Exercise instructions: Where a line below includes the word "stated", copy that line.

^^^^^^^^^^^^^^^^

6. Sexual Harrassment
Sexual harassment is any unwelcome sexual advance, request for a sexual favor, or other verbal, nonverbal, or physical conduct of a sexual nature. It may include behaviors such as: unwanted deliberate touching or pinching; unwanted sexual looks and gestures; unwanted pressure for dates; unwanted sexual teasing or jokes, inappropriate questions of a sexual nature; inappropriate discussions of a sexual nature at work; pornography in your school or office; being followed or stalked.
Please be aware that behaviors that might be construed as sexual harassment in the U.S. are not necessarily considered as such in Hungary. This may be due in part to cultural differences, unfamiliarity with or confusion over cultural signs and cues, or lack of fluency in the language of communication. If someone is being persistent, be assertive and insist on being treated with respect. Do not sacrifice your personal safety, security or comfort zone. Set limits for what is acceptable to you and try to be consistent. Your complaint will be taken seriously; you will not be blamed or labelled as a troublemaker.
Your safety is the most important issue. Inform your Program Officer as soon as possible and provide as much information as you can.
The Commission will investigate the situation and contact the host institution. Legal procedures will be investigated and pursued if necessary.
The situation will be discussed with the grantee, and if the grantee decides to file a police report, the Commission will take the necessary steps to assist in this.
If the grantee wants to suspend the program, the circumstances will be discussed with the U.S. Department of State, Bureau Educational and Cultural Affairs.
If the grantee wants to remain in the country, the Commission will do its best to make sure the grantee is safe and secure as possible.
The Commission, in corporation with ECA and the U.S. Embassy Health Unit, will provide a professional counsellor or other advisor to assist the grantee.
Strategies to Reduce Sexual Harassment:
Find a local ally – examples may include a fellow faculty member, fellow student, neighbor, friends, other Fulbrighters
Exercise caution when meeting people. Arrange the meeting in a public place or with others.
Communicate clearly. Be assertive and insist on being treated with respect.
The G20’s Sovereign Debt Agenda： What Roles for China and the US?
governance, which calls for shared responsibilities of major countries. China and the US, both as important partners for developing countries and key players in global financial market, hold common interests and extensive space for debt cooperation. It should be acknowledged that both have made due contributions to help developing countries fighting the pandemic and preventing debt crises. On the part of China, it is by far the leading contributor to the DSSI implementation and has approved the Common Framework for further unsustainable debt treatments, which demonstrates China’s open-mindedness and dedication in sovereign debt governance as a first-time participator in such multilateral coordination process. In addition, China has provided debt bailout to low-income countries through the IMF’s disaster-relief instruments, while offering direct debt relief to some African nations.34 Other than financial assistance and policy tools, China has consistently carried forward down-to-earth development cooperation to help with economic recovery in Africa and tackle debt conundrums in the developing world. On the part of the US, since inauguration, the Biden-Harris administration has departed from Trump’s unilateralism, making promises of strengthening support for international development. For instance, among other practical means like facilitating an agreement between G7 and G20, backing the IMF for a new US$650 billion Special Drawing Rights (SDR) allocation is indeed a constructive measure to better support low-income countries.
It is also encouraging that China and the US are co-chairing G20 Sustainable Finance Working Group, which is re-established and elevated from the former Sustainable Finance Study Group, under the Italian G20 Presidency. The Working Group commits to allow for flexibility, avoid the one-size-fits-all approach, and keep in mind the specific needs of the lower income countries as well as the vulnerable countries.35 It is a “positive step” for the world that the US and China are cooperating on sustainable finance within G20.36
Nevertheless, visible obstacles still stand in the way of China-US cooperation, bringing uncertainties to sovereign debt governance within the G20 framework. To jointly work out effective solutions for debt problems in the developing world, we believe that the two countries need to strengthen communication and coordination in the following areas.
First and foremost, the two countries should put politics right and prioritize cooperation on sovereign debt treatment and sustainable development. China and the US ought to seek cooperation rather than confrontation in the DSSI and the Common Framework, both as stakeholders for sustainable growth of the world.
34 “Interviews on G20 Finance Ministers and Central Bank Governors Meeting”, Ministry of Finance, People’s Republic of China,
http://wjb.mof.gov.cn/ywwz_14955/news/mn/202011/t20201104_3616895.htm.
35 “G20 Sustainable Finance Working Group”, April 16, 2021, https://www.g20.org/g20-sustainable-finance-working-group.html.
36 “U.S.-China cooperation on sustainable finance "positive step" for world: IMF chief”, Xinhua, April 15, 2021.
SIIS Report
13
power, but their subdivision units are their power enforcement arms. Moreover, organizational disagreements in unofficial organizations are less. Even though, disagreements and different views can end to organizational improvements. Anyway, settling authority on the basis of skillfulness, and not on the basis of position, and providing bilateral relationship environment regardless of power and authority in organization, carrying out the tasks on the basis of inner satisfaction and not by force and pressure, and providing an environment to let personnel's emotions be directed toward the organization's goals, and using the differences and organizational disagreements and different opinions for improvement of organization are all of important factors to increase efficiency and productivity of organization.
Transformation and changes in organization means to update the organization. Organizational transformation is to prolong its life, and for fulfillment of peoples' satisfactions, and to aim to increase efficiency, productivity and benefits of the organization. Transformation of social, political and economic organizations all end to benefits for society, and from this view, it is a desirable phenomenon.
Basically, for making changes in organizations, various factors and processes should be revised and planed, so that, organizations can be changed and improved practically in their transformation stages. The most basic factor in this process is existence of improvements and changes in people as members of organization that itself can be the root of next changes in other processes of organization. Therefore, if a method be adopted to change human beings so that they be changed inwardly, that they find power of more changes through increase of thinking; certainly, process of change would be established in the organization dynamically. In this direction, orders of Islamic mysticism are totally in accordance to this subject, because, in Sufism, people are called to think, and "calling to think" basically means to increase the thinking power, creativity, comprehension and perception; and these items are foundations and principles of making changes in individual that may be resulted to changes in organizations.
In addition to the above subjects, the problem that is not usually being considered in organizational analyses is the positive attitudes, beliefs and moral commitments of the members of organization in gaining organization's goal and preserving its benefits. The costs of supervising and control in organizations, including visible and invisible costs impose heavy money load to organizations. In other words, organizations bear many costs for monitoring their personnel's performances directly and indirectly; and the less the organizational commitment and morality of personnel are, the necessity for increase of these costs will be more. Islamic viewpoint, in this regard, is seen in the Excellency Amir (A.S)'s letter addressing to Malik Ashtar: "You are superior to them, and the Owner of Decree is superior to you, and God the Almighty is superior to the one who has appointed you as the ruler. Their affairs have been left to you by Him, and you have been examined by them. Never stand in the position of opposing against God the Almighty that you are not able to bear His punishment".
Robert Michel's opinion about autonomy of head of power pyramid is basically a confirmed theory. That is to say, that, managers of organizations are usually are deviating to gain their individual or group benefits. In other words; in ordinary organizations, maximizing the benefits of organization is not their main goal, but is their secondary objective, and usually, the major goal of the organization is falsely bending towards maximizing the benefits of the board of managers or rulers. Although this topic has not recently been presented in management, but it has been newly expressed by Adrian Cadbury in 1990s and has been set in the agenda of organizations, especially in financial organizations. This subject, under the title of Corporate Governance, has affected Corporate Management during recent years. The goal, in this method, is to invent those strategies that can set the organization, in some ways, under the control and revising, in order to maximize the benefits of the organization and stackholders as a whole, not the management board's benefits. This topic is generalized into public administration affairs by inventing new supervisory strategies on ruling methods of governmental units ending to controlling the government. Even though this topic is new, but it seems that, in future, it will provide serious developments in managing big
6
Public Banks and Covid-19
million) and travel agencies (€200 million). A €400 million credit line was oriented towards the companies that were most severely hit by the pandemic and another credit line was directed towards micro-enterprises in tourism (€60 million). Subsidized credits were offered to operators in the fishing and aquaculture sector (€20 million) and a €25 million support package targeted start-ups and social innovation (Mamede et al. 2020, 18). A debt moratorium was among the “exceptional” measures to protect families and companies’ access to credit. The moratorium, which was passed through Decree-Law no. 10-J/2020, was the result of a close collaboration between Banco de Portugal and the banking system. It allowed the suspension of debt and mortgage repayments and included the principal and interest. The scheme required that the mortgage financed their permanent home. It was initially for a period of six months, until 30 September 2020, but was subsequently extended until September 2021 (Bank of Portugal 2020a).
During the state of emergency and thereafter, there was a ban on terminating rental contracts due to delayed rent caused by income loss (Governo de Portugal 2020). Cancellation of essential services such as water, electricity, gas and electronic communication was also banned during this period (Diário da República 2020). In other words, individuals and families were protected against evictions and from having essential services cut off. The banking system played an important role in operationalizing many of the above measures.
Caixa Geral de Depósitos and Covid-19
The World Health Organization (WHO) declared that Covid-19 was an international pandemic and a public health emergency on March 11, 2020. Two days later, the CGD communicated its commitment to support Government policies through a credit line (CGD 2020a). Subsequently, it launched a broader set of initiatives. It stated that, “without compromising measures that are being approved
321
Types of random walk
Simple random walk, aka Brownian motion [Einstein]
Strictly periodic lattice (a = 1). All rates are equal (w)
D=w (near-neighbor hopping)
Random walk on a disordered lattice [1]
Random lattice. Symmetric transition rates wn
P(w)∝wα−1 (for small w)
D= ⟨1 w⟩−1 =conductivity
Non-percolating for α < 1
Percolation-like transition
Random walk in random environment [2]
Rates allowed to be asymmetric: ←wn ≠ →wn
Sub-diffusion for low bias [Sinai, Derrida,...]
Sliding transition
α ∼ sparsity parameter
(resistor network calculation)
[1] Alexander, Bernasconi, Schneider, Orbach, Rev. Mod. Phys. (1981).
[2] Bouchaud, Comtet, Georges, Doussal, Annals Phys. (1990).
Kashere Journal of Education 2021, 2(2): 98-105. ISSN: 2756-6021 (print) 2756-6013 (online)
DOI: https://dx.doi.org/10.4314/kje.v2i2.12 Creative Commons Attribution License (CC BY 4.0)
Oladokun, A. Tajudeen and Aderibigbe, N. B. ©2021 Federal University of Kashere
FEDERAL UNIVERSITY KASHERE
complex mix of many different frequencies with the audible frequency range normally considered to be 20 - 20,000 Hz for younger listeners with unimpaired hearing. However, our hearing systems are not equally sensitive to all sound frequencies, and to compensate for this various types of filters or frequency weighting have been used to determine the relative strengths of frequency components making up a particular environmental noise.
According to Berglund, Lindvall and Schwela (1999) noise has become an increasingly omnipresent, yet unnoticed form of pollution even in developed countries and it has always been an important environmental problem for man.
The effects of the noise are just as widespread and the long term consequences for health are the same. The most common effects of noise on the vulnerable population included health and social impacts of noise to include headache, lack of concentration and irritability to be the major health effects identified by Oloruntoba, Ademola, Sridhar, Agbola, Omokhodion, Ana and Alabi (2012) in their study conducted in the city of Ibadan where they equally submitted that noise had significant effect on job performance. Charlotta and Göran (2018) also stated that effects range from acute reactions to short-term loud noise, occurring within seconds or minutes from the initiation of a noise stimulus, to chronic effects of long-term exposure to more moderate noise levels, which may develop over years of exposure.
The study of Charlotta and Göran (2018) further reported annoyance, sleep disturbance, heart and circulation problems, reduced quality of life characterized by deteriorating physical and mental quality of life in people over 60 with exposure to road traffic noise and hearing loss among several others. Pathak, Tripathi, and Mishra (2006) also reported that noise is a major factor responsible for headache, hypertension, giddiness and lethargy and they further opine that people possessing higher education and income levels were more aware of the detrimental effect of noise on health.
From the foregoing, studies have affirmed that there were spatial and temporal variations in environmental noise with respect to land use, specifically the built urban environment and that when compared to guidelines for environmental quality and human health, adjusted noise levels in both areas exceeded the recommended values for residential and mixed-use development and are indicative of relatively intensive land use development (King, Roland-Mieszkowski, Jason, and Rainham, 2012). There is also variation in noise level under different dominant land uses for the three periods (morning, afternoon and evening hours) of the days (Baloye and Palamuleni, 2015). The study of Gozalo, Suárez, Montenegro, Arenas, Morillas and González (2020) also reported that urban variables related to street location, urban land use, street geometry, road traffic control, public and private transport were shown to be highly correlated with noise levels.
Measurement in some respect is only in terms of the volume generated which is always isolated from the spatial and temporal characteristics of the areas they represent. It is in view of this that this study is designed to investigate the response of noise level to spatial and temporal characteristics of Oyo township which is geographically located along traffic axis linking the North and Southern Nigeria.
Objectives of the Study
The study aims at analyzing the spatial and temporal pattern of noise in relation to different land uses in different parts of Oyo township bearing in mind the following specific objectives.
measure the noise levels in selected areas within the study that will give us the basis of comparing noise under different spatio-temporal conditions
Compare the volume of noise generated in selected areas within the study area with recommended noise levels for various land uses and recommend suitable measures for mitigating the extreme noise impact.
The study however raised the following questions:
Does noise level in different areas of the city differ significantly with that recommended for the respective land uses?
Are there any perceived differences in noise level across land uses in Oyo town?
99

^^^^^^^^^^^^^^^^

Problem solution:
The World Health Organization (WHO) declared that Covid-19 was an international pandemic and a public health emergency on March 11, 2020. Two days later, the CGD communicated its commitment to support Government policies through a credit line (CGD 2020a). Subsequently, it launched a broader set of initiatives. It stated that, “without compromising measures that are being approved
The effects of the noise are just as widespread and the long term consequences for health are the same. The most common effects of noise on the vulnerable population included health and social impacts of noise to include headache, lack of concentration and irritability to be the major health effects identified by Oloruntoba, Ademola, Sridhar, Agbola, Omokhodion, Ana and Alabi (2012) in their study conducted in the city of Ibadan where they equally submitted that noise had significant effect on job performance. Charlotta and Göran (2018) also stated that effects range from acute reactions to short-term loud noise, occurring within seconds or minutes from the initiation of a noise stimulus, to chronic effects of long-term exposure to more moderate noise levels, which may develop over years of exposure.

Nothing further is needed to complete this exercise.